Directions for this task
Find the line with "jects which leads" in the entries below, then reproduce it and every line after it down to and including the line with "ure, GCP) with", exactly.

Saved entries
Segment Open

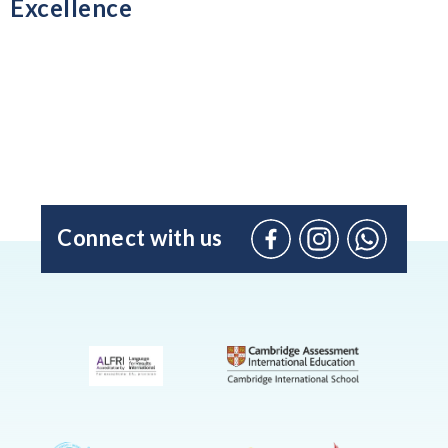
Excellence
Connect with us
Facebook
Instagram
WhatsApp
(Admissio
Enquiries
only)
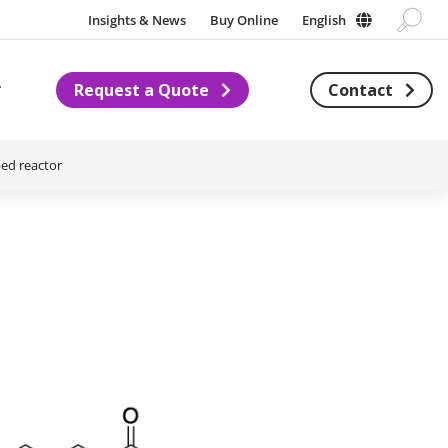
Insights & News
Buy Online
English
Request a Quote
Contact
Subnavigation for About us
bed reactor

Segment Closed
Segment Open

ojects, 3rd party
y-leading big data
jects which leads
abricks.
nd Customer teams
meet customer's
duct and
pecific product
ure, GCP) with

Segment Closed

Response area
jects which leads
abricks.
nd Customer teams
meet customer's
duct and
pecific product
ure, GCP) with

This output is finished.